Needless to say this is not a very desirable state. Therefore, I argue that we should start promoting a new quality criterion: “reproducible”. Reproducible means that the results achieved in the paper can be reproduced by anyone because all of the necessary supplementary resources have been openly provided along with the paper.

It is easy to see why a peer-reviewed and reproducible paper is of higher quality than just a peer-reviewed one. You do not have to take the researchers’ word of how they calculated their results – you can reconstruct them yourself. As a welcome side-effect, this would make more datasets and source code openly available. Thus, we could start building on each others’ work and aggregate data from different sources to gain new insights.

In my opinion, reproducible papers could be published alongside non-reproducible papers, just like peer-reviewed articles are usually published alongside editorials, letters, and other non peer-reviewed content. I would think, however, that over time, reproducible would become the overall quality standard of choice – just like peer-reviewed is the preferred standard right now. To help this process, journals and conferences could designate a certain share of their space to reproducible papers. I would imagine that they would not have to do that for too long though. Researchers will aim for a higher quality standard, even if it takes more time and effort.

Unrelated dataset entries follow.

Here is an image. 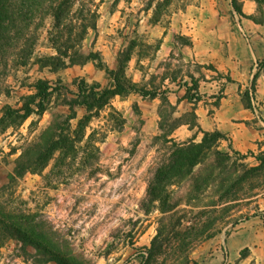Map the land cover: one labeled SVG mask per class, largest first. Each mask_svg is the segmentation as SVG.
Masks as SVG:
<instances>
[{
  "label": "rangeland",
  "instance_id": "obj_1",
  "mask_svg": "<svg viewBox=\"0 0 264 264\" xmlns=\"http://www.w3.org/2000/svg\"><path fill=\"white\" fill-rule=\"evenodd\" d=\"M89 1L72 0V8L75 11L84 3L96 13V27L87 31L79 47L83 56L92 54L96 60L56 72L40 68L38 59L55 54L48 41L52 18L44 11H38L31 20L37 40L28 63L20 66L18 47L9 48L5 53L0 64V118L6 106H22L23 97L34 92L33 84L37 80H47L59 91L52 96L48 111L42 116L32 115L24 122L0 127V189L8 183L22 148L48 126L52 113L66 112L67 108L60 104L76 92L74 82L85 79L88 84L107 87L108 70L117 68L119 54L126 49H129L125 55V59L129 57L124 69L126 81L164 97L166 89L161 87L162 77L154 56L169 27L171 12L186 0H135L134 4L127 3L128 0ZM257 3L264 6V1ZM139 13L141 23L137 19ZM147 15L149 22L144 19ZM79 18L76 15L74 19L79 21ZM30 37L31 28L29 31L27 28L22 36L24 45L22 42L20 45L30 46L25 43ZM178 71L175 64L174 72ZM150 100L135 93L114 97L111 107L102 110L87 128V134L92 129L106 134L105 142L98 145V161L84 166L78 159L55 172H50L51 163L42 171L26 173L0 192V205L21 218L33 215L45 221L55 236L46 235L43 243L70 264H143L141 256L158 229L163 237L167 234L170 242L155 264H179L185 257L190 264H201L218 246L232 255V261L225 264H253L245 262L248 247L235 255L230 240L242 230V223L253 217H264V163L237 161V167L262 165L259 172L238 185L233 183L241 175V169L232 165L235 156L227 152L231 157L228 162L222 158L216 161L211 156L195 169V175H199L196 183L173 187L168 204L174 208L161 212L163 205L144 201L150 169L166 153L164 147L153 141L162 134L160 130L156 135L141 131L143 111L149 110L144 102ZM83 112L79 109V116ZM172 120L171 115L165 122V130L172 125ZM212 149L226 153L218 149V144ZM87 154H80L79 158H86ZM146 207L151 208L148 213ZM193 231H203L207 238L195 241ZM173 233L178 235L173 237ZM13 241L20 244L21 255L31 264H57L46 261V255L31 246H23L16 239L7 240L0 247V264H6V259L2 261V252Z\"/></svg>",
  "mask_w": 264,
  "mask_h": 264
},
{
  "label": "trees",
  "instance_id": "obj_2",
  "mask_svg": "<svg viewBox=\"0 0 264 264\" xmlns=\"http://www.w3.org/2000/svg\"><path fill=\"white\" fill-rule=\"evenodd\" d=\"M84 2L89 3L90 1L84 0ZM72 7V0H0V64L7 49L12 47H18L16 48L18 49V59L22 61L20 66H25L28 63L37 40L36 29L33 28L31 20L38 11H44L52 18L48 41L55 52L54 55L44 56L37 60L40 68H48L50 71L56 72L76 65L82 66L89 61L96 60L97 58H94L92 54L83 56L79 49L87 31L96 27V13L87 9L84 3L75 11ZM76 15L80 17L79 21H75ZM29 27L31 28V37L25 39V43L27 42L30 46H22L20 44L22 42L24 45L23 33L27 28L29 31ZM128 50L126 49L119 54L117 68L108 70L110 84L107 87H102L98 83L88 84L85 79L74 82L76 92L72 94L71 98L65 97L60 104L61 107L67 108L66 112L52 113V119L48 126L34 141L22 148L15 160L14 169L9 175L8 183L0 189V192L10 188L17 179L26 173L42 171L51 163L50 172H55L66 163H74L78 159L84 166H91L98 161L100 154L98 145L105 142L106 134L97 129H92L87 134L91 120L98 117L105 108L111 107L110 102L116 96H128L132 93L138 94L142 98L152 99L156 96V94L149 93L145 89L137 87L136 84L126 81L124 69L125 63L129 61V57L125 59ZM33 89L32 94L23 97L21 107L6 106L4 108L0 118V127L5 125L7 127L17 121L24 122L32 115L42 116L48 111L52 96L59 91L47 80H37L33 84ZM164 107L166 110H163ZM79 109L84 111L82 116L78 114ZM172 112L173 107L162 98L158 110L160 116L159 130L162 134L156 136L153 141L164 147L166 153L150 169L144 199L150 205L154 203L163 205L161 209L163 213L174 208V205L168 204L171 195L174 193L173 187L179 186L181 183H196L199 175H195V169L204 165L211 156H214L216 161L219 158H222L224 162L231 160L228 153L212 149L222 138L219 133L205 132L200 142L191 140L177 143L170 138L179 123V120L173 119L172 125L165 130V122L170 120ZM74 121L75 124H72ZM84 148H89L90 151L86 152ZM84 153H88L86 158H79V155ZM233 155L235 158L232 165L241 169V175L233 182L234 184L242 183L252 173L259 172L262 168L261 164L264 163V155H262L257 158L261 163L257 167L247 168L244 164H239L237 167L236 162L244 160L245 157L238 154ZM149 209L151 208L146 207L145 212L148 213ZM191 234L195 241L201 240L203 237L207 238L203 231H193ZM46 235L55 236V233L40 217L29 215L21 218L0 205V247L7 240L16 239L23 246H31L38 253L46 255V261L70 264L51 247L43 243ZM176 235L178 234L173 233L171 236L176 237ZM168 241L170 242V239L167 234L163 237L162 231L158 229L150 247L145 248V253L141 256L142 259L144 258L143 264H155L157 258L165 251ZM190 263L188 257L179 262V264Z\"/></svg>",
  "mask_w": 264,
  "mask_h": 264
},
{
  "label": "crops",
  "instance_id": "obj_3",
  "mask_svg": "<svg viewBox=\"0 0 264 264\" xmlns=\"http://www.w3.org/2000/svg\"><path fill=\"white\" fill-rule=\"evenodd\" d=\"M168 26L154 56L166 92L144 102L149 110L143 111L141 131L156 135L164 98L179 120L170 135L175 142L219 133V150L256 161L264 155V6L256 0H186L171 12ZM241 229L230 240L235 255L248 247L245 262L264 264V217L247 220ZM19 249L13 241L2 261L31 264ZM231 261V253L218 246L201 264Z\"/></svg>",
  "mask_w": 264,
  "mask_h": 264
}]
</instances>
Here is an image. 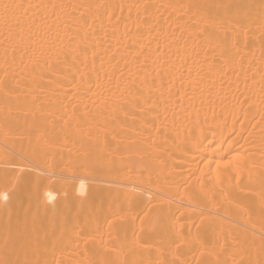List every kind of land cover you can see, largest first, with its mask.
Masks as SVG:
<instances>
[{
	"label": "bare ground",
	"instance_id": "6f19581e",
	"mask_svg": "<svg viewBox=\"0 0 264 264\" xmlns=\"http://www.w3.org/2000/svg\"><path fill=\"white\" fill-rule=\"evenodd\" d=\"M0 81V261L155 259L151 209L264 264V0H0Z\"/></svg>",
	"mask_w": 264,
	"mask_h": 264
},
{
	"label": "snow or ice",
	"instance_id": "6c2138e0",
	"mask_svg": "<svg viewBox=\"0 0 264 264\" xmlns=\"http://www.w3.org/2000/svg\"><path fill=\"white\" fill-rule=\"evenodd\" d=\"M12 7L9 4L3 5L5 22H7L9 9ZM2 83L0 81V84ZM156 131L159 132V128ZM90 163L91 161L89 160L84 161L85 166H88ZM219 167L220 165L217 164V168ZM81 189H83V184H81ZM2 198L5 201L9 199L7 192L2 194ZM193 198L189 196V200ZM133 218L140 220V231L156 241L155 244H149L147 241L141 243L137 239L134 242V246L145 249L154 248L156 258L135 260L132 264H221L219 254L220 251L224 250V244L221 243L220 235L215 229L201 228L204 224L203 216L201 217L200 224H195L192 221L195 224L196 232H193L191 227L185 232V225L183 224L177 227L178 218H175L174 214L165 213L162 210L153 213L149 209L143 215L137 214ZM119 219H123V217H119ZM107 224L110 229L114 226L112 220H108ZM89 239H93V237H89ZM85 243H87V240H85ZM187 253L191 255L189 256ZM0 264H8V262L0 261ZM123 264H128V262L125 261Z\"/></svg>",
	"mask_w": 264,
	"mask_h": 264
}]
</instances>
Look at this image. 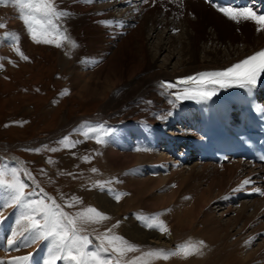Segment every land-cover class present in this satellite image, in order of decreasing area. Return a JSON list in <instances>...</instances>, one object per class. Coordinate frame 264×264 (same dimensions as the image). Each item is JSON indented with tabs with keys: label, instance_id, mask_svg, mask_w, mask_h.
<instances>
[{
	"label": "bare ground",
	"instance_id": "bare-ground-1",
	"mask_svg": "<svg viewBox=\"0 0 264 264\" xmlns=\"http://www.w3.org/2000/svg\"><path fill=\"white\" fill-rule=\"evenodd\" d=\"M159 1H164L169 6V8L163 6L159 10L165 12L164 15L169 17L178 14L174 21L167 22L163 19L162 23L171 34L177 28H181L180 44L176 46L177 41L173 36L162 43L159 51L168 50L167 61L161 67L156 66L148 62L144 36L138 31V39L145 59L144 65H147L145 69L143 68L145 73L134 95L124 97L125 100H122L121 104H112V106L110 102L95 118L104 121L110 126L108 130H111L96 148L97 172L87 176L86 181L78 183L79 186H83L79 196L90 203L91 207L106 214L109 219L101 223L86 224L83 229H87L86 233L90 230L95 232L96 229L104 233L106 229L111 228L113 234L138 245L140 251L128 253L125 259L139 256L148 249H174L178 243L188 240L204 242L200 254L187 258L173 256L166 261L146 259L140 264H264V250L251 252L247 255L248 259H245L244 253L252 243L251 239L256 235L251 237L248 235L249 238L240 239L239 242L230 240V228L239 222L241 213L237 214V221L226 224H223L222 218L213 217L209 219L210 221L200 219L202 213L211 211L209 203L218 196L217 191L229 193L230 189L236 186L243 188L244 191H255L258 188L264 193V163L250 162L247 158L236 156H230L220 164L207 159L197 161L198 167H191L190 172L185 176L183 167L174 169L171 176L165 174L163 176L162 173L157 174L159 168L155 166L157 162H161L166 168L170 159L164 153L165 150L172 153L181 149L184 153L194 154L190 139L200 137L197 110L187 100L181 102L175 96L169 95L161 80L228 66L264 48V29L257 31L258 25L254 21L240 20V27H243L242 34H226V27L230 24L235 25V21L210 5L207 0ZM261 1L251 0L248 7H252L256 12L264 6ZM56 3L60 9L70 13L61 23L68 31L67 35L73 34L71 40L76 46L71 48L79 54L86 53L85 58L92 60L89 62L90 66L100 63V71L114 67L116 74L114 82L110 85L112 88H117L116 84L123 79L127 71L115 63L119 60L121 52L118 50L109 61L106 59L110 56L113 46L117 44L121 33L128 29L126 26L129 22L142 14V11L146 12L148 8L151 9L148 11H153L154 7L159 9L156 5L158 1L56 0ZM18 17L15 14L6 15L5 20L11 25V30H15L14 34L18 35L25 44H29L30 36L23 21ZM87 18L89 20H86ZM156 20L153 23L154 28L161 23H159L161 19ZM108 21L112 23H105ZM120 25L124 27L119 30ZM7 40L0 39V45L5 47L8 44ZM176 57L177 62L171 66ZM136 71L138 72L139 68H130L127 72L132 74ZM78 74L81 78L85 76L83 72ZM255 89L260 98V94L264 93V74L258 77ZM98 90V87L95 88L96 92ZM169 100L174 103H169ZM178 120L182 125L174 124ZM76 123L75 129L79 122ZM73 124L74 121L65 124V128L60 133ZM132 138L135 139L132 141ZM128 142L134 144L128 145ZM159 148L165 150L160 152ZM153 163L151 168L157 173L144 175L147 171L145 166ZM175 178L181 181L178 183ZM249 178L251 183L244 185L243 181ZM204 180L208 184L206 188L202 186ZM33 183L36 184L35 181ZM173 183L179 184L177 188L171 189ZM155 188H161L167 193L159 197L153 192ZM116 195L120 196L119 200L115 198ZM51 197L62 207L64 206L57 196L51 195ZM4 200H7L6 193L0 203ZM215 203L217 204L218 200ZM251 208L254 211H264V198H256L252 203L245 202L242 210ZM64 210L71 213L67 207ZM21 211L22 209L17 206L0 208V264H11L16 258L23 257H28L23 264H45L49 258L50 243L45 239L34 241L33 234L26 229L29 223L27 220L17 224ZM227 212L223 211V214L226 215ZM153 214H161L159 219L166 225L167 232L155 228L149 229L143 225L142 219L138 218ZM117 222H119L118 226L113 227ZM248 225L246 221L240 231L243 232ZM97 236L98 234L93 235L92 238L94 247L99 243L96 240ZM10 239L14 241L12 245L8 243ZM57 264L64 262L58 261Z\"/></svg>",
	"mask_w": 264,
	"mask_h": 264
},
{
	"label": "rangeland",
	"instance_id": "rangeland-1",
	"mask_svg": "<svg viewBox=\"0 0 264 264\" xmlns=\"http://www.w3.org/2000/svg\"><path fill=\"white\" fill-rule=\"evenodd\" d=\"M156 1H158L156 5L159 9L154 7L155 10L153 8V11H148L151 10L148 8L146 12L142 11V14L129 22L126 26L128 29L121 33L117 39V44L113 46L110 56L106 59L109 61L111 56L119 50L121 52L120 58L116 62L114 61L116 65L122 66L121 68L127 69V71L130 68H139L138 72L132 74L125 71L123 79L116 84L117 88L111 87L116 74L114 67L100 71V63L96 66L94 64L90 66L91 63L89 62L92 60L85 58L87 54L75 52V49L71 48L73 45L67 41H64L62 46L57 47L54 44L35 43L30 38L29 44H25L18 36L19 41L16 47H19L23 54L28 57L27 60L22 59L15 48L10 46L12 42L7 40L4 35L15 31L11 30V25L6 22L5 16L14 14L19 16V12L12 5H0V22L6 25L5 28H0V39L4 38L8 41L5 47L0 45V65H2L0 67V167L4 165L9 168L21 167L30 173L34 179L24 176L23 171L20 175L29 185L25 191L34 193L32 199L44 198L45 195L49 197L55 195L65 205L67 200L77 197L80 203L69 208L72 214L91 206L83 197L79 196L83 186H79L78 183L86 181L87 176L97 172L96 148L100 144L97 142V138H104L111 130H108L110 126L104 121L95 118L102 110L106 109L110 102L111 105H117L125 100L124 97L134 95L138 90L141 77L145 73L144 69L147 67L144 65L145 59L138 39V31L144 36L148 62L153 63V65L156 64V66L161 67L167 61L168 50L159 51V46L162 43L167 42L173 36L177 41L176 46L178 47L180 44L181 28H177L171 34L168 33L162 23L163 19L167 22L174 21L178 14L169 17L164 15L165 12L159 10L163 6L167 8L169 6L164 1ZM118 11L116 12L118 13ZM156 19L158 21L161 19L159 21L161 25L158 24V27L154 28L153 23ZM234 23L235 25L230 24L226 27V34L241 35L243 27H240L239 22L235 21ZM247 26L249 27V25ZM62 27L66 29L63 25ZM123 27L124 25H120L118 29ZM66 33H68L67 29ZM72 35V33L67 35L70 40ZM177 60L176 57L171 66ZM79 72H83L85 76L81 78L78 76ZM97 87L99 90L96 92L95 88ZM260 96L264 104V93H261ZM73 121L72 127L58 135L65 128V124L68 125ZM76 122L79 123L75 129ZM174 124H180V120ZM98 126L103 128L102 131H99V137L94 134L85 135L89 128H98ZM189 128L192 129L191 126ZM50 134L58 136L48 140L43 139ZM119 135L122 136V134ZM65 137L69 138V145L61 143ZM134 139L132 138V141ZM71 142H75L74 146H70ZM127 144L132 145L134 143L128 142ZM53 149L55 150L53 151ZM162 150L165 149L159 148L160 152ZM164 153L170 159L166 168L162 166L163 163L157 162L155 165L159 168L157 169L159 173H157L153 171L154 168H151L154 163L147 164L145 166L147 171L144 170V175L162 173L163 176H171L170 174L174 169L183 167L185 176L190 172L191 167L198 165L197 161H203L199 160L195 154L184 153L181 149L172 153L165 150ZM175 164L176 166H174ZM174 180H177L178 183L181 181L177 178ZM178 183H173L171 189L177 188ZM202 184L203 188L208 186L205 180ZM242 189L235 186L230 189L229 193L227 191H220L219 193L216 188V195L218 196L209 203L211 211L202 213L200 219L210 221L209 219H213V217L222 218L223 224H226L237 221V214L241 213L239 222L230 228V240L232 242L238 240L237 242H239L240 239L256 235L251 239L252 243L244 253L247 260V255L251 252L264 250V211H254L253 208L243 211L242 207L245 202L252 203L256 198H264V195L261 192ZM153 192L159 197L165 196L164 194L167 193L161 188H155ZM217 200L218 203L216 204L215 201L217 202ZM223 211L228 212L224 215ZM243 214L244 217H242ZM246 221L249 227H246L245 232H241ZM200 226L202 227L203 224ZM85 231L83 234L88 235L91 239L93 235L103 233L99 232L98 229L95 232L90 230L86 233Z\"/></svg>",
	"mask_w": 264,
	"mask_h": 264
},
{
	"label": "snow or ice",
	"instance_id": "snow-or-ice-1",
	"mask_svg": "<svg viewBox=\"0 0 264 264\" xmlns=\"http://www.w3.org/2000/svg\"><path fill=\"white\" fill-rule=\"evenodd\" d=\"M86 2H91V0H86ZM0 5H12L18 10V18L23 21L33 42L54 44L60 47L64 41H67L76 46L75 42L66 35V29H63L61 24L63 18L70 13L60 9L56 0H0ZM218 10L236 22H240V20L254 21L258 25L257 31L264 29V14H257L252 7L218 6ZM5 27L6 25L0 22V28ZM4 35L12 42L10 46L15 48L21 58L27 60L28 57L19 47H16L19 41L18 35L14 33H5ZM262 73H264V49L221 71L199 73L195 77L185 78L179 83L188 84L191 82L195 87H186L182 93H176V99H210L216 94L217 85L221 88L230 86L251 88L257 84L258 77ZM166 87L176 88L179 87V84H168ZM169 103L174 102L169 100ZM102 130V126L89 128L85 135L94 134L99 137V131ZM97 142L103 141L101 138H97ZM61 143L69 145V138L65 137ZM74 143L71 142L70 146H74ZM21 171L24 176L32 178L31 174L21 167L9 168L7 165L0 167V200H3L5 193L7 194V200L0 203V208L17 206L22 209L17 224L27 220L29 223L26 225V229L33 234L34 241L39 239L49 241V258L45 264H57L58 261H63L64 264H140L146 259L166 261L173 256L187 258L200 254L201 248L204 246L203 241L188 240L178 243L174 249H148L141 252L139 256L125 259L128 253L139 252V246L113 234L112 229L109 228L96 237L99 243L93 248L92 239L88 235L82 234L85 231L82 226L101 223L109 217L91 206L81 209L75 214L65 211V207L72 208L76 203H80L77 197L67 200L63 207L54 198L46 195L44 198L32 199L34 193L25 191L29 185L21 178ZM249 183H251L250 178L243 181L244 185ZM255 191L260 192V189L257 188ZM261 194L264 195V193ZM115 198L119 200L120 196L116 195ZM160 215L153 214L138 218H141L143 225L149 229L155 228L161 232H167L166 225L159 219ZM118 224L119 222L113 227H117ZM13 242L12 239L8 241L9 245H12ZM27 259L28 257L16 258L11 264H23Z\"/></svg>",
	"mask_w": 264,
	"mask_h": 264
}]
</instances>
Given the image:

I do not claim that reproducibility solves all of the problems that we see in science and research right now. For example, it will still be possible to manipulate the data to a certain degree. I do, however, believe that reproducibility as an additional quality criterion would be an important step for open and reproducible science and research.

So that you can say to your colleague one day: “Let’s go with the method described in this paper. It’s not only peer-reviewed, it’s reproducible!”